G4S, the company responsible for the Custom Protection Officer® program, requires applicants to have a college degree in criminal justice or a related subject, or experience in law enforcement. This can include military experience in any branch as well as work with police departments, sheriff’s offices, and other agencies that require representatives to undergo law enforcement training. Entrants into the program also complete in-house training to learn about the procedures and protocols used by G4S in its security operations.

Armed and unarmed positions are typically available. Unarmed guards can conduct surveillance, sweep sites before events, and may use protection dogs and other tools as part of their work. They can participate in controlling and securing perimeters, monitoring stores for theft, and similar activities. Armed guards provide similar services, but may work in more sensitive environments or settings where armed personnel are deemed necessary.
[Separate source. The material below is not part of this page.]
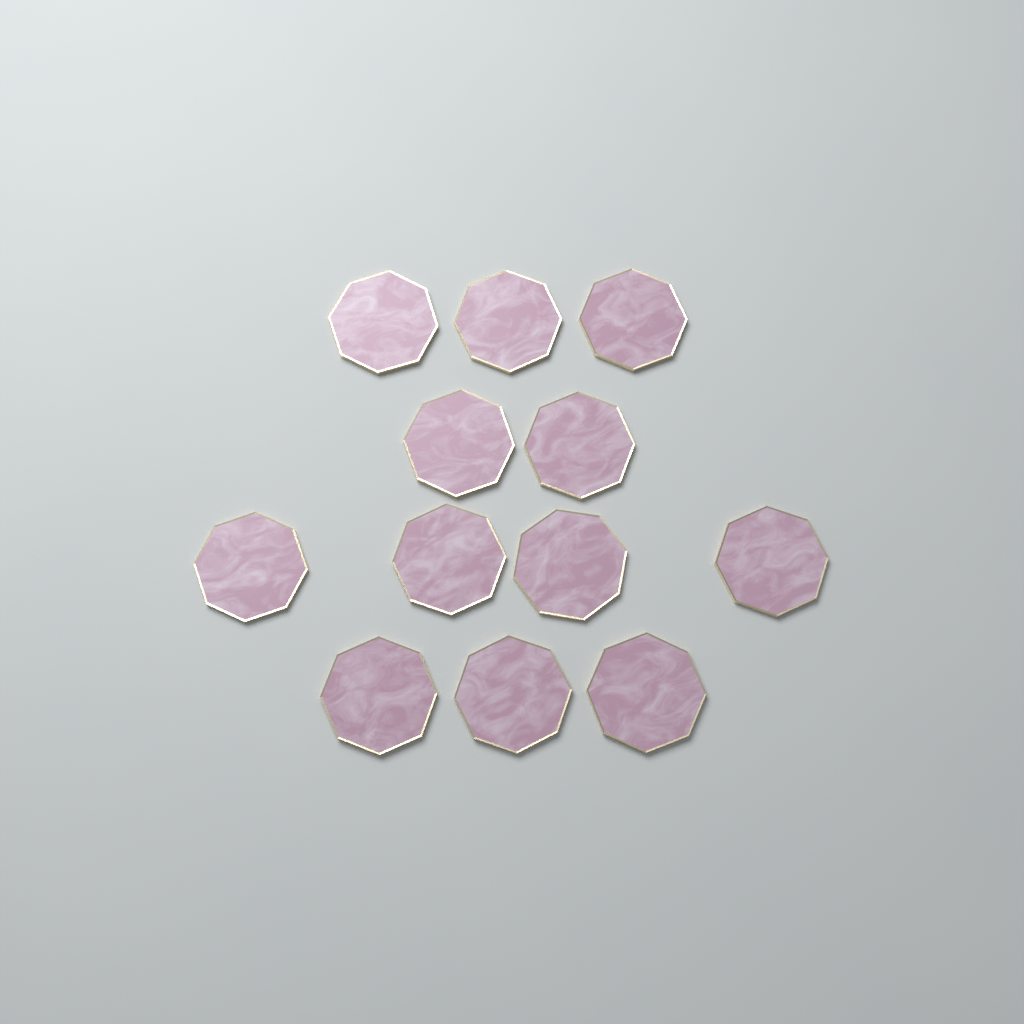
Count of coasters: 12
Shifts for a Custom Protection Officer® can vary, but may include overnight guard duty in some settings. Some jobs require travel, as security personnel may need to move with their subjects. In the event a security threat does develop, the officer needs to neutralize it effectively, while complying with any legal requirements. Security officers are not law enforcement and need to follow protocol when they handle individuals or situations that appear to pose a risk. The Custom Protection Officer® training includes discussions in how to handle situations where people may be in danger.

This job should not be confused with that of a customs officer. Customs officers represent their governments at borders and shipping centers. They inspect luggage and shipments for signs of contraband and may confiscate goods that are dangerous or illegal. This can include objects from fruit that might carry diseases to endangered animals being smuggled for sale. Positions with government agencies can be open to a variety of applicants as long as they are able to pass background checks and meet basic educational standards.